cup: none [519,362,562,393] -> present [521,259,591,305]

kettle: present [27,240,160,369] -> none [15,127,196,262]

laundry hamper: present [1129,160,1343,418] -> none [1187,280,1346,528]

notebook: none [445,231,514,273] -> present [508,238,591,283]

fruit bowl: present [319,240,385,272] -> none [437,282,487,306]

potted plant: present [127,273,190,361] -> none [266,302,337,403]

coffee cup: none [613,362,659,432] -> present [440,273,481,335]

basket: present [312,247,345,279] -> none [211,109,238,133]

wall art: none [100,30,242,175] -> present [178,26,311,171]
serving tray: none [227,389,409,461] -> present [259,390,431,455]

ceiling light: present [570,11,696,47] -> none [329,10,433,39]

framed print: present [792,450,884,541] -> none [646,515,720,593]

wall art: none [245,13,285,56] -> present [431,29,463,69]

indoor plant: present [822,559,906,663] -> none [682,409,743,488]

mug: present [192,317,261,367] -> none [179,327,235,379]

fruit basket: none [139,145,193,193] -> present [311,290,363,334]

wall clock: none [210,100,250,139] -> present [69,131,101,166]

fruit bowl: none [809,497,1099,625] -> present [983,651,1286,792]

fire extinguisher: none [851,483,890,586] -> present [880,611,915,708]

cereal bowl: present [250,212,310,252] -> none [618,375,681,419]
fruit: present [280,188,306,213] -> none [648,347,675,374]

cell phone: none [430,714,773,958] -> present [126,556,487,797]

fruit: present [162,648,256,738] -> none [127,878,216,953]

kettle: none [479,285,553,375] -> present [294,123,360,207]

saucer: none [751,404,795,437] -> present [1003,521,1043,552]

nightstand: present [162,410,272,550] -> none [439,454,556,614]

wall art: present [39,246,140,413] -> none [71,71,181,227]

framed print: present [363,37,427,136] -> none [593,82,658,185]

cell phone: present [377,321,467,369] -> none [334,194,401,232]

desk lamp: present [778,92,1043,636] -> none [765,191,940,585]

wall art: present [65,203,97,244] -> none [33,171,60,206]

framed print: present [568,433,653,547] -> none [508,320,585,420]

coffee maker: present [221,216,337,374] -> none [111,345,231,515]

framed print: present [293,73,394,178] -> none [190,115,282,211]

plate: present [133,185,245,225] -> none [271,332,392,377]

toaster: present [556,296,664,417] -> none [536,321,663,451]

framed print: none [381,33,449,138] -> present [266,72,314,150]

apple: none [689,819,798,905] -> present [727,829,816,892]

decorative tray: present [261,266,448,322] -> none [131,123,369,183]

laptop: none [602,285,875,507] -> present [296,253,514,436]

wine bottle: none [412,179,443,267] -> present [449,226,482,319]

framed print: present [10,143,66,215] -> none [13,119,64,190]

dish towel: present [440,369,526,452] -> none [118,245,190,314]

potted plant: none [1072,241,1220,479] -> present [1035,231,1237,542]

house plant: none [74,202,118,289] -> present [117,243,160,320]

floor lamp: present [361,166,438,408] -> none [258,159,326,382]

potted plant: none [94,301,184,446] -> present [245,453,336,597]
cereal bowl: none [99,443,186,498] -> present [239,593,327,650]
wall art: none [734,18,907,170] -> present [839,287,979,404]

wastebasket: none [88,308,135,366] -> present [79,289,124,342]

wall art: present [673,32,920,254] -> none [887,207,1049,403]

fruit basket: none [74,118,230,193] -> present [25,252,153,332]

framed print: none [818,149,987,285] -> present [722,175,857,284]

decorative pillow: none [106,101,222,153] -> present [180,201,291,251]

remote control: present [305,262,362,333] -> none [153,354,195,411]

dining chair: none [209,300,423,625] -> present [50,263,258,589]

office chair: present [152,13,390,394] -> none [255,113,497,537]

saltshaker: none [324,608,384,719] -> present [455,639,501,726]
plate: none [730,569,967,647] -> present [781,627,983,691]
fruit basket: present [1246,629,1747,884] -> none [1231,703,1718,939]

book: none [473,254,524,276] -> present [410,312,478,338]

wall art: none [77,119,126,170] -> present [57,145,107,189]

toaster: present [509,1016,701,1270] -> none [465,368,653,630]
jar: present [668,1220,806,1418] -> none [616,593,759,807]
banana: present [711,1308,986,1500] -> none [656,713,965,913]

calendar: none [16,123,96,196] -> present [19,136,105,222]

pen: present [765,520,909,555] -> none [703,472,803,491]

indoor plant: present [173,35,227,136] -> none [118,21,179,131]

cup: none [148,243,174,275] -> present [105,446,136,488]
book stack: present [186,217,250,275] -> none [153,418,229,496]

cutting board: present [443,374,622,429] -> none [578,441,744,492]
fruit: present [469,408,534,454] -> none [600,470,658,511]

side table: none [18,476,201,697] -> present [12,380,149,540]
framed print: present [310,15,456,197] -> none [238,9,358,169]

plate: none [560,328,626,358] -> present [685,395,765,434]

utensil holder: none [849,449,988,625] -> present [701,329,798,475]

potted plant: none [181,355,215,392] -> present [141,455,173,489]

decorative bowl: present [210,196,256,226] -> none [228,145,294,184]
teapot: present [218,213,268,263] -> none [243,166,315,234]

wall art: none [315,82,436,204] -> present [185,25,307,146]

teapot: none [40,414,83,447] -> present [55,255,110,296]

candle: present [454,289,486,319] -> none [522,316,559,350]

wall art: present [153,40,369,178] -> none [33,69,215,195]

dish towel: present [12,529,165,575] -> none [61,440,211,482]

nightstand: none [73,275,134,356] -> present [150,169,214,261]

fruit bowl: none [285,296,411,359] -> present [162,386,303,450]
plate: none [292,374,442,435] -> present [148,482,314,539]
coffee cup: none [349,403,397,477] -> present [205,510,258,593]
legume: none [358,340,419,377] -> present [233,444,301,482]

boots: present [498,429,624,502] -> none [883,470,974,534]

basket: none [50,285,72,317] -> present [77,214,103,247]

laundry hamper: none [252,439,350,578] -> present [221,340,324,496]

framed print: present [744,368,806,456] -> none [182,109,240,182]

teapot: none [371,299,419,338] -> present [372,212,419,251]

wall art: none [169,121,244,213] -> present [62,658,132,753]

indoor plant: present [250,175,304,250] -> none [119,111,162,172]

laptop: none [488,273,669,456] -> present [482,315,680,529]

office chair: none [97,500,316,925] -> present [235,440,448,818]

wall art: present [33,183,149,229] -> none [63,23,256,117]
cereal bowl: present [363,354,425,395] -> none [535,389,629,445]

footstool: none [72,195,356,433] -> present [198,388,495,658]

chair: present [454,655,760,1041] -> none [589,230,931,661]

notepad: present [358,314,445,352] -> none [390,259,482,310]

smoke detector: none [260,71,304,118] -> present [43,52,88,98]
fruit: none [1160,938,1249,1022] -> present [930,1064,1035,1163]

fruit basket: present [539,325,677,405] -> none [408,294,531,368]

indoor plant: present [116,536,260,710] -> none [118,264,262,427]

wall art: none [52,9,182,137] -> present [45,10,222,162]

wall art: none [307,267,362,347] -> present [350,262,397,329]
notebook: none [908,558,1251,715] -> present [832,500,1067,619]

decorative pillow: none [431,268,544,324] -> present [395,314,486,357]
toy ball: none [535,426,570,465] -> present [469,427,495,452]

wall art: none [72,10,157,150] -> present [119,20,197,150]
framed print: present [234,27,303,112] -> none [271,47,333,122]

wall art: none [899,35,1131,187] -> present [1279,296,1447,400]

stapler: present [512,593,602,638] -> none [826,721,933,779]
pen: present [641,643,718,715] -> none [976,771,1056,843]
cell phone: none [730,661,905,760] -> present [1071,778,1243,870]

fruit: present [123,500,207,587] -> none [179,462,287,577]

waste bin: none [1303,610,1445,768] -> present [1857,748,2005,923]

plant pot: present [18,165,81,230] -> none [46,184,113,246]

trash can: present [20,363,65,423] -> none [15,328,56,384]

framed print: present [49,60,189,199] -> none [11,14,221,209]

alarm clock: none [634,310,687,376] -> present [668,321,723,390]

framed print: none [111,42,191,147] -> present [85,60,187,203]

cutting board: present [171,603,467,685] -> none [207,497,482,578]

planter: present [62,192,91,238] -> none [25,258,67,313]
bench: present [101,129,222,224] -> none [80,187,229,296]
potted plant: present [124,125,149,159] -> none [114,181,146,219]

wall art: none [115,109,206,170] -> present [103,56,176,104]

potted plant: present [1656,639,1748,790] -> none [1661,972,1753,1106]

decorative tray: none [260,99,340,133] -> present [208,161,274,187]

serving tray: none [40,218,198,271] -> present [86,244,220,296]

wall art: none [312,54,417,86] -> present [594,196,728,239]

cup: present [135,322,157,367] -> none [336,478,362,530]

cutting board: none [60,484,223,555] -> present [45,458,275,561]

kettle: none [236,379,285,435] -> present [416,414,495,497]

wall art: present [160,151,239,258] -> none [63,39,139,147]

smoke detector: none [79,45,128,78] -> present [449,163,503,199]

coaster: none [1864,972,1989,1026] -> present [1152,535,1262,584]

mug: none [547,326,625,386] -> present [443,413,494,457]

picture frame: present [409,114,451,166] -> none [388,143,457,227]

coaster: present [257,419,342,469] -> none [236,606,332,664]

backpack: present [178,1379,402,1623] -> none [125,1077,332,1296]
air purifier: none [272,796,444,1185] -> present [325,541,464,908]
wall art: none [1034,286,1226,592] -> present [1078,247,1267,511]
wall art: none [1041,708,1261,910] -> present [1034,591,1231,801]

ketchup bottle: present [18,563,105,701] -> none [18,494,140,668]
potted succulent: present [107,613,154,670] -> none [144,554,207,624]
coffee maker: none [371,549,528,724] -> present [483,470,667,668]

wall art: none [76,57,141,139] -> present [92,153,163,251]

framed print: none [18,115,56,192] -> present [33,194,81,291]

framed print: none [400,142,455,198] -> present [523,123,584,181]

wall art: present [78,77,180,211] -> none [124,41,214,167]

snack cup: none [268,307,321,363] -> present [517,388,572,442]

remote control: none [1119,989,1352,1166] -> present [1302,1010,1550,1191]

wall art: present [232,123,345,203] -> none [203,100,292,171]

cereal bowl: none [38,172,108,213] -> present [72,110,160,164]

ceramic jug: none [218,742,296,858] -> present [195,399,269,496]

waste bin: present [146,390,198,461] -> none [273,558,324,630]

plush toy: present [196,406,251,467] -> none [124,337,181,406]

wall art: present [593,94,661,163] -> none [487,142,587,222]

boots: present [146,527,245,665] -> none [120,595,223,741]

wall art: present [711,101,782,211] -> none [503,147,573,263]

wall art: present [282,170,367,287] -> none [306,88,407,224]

◆ ◆ ◆

→ **WORK REQUIRED**
Would you please write out, exactly and with no other lines, the stretch of the listing above from the line containing "wall art: none [307,267,362,347]" through the line containing "stapler: present [512,593,602,638]"?

→ **REPLY TO THE TASK**
wall art: none [307,267,362,347] -> present [350,262,397,329]
notebook: none [908,558,1251,715] -> present [832,500,1067,619]

decorative pillow: none [431,268,544,324] -> present [395,314,486,357]
toy ball: none [535,426,570,465] -> present [469,427,495,452]

wall art: none [72,10,157,150] -> present [119,20,197,150]
framed print: present [234,27,303,112] -> none [271,47,333,122]

wall art: none [899,35,1131,187] -> present [1279,296,1447,400]

stapler: present [512,593,602,638] -> none [826,721,933,779]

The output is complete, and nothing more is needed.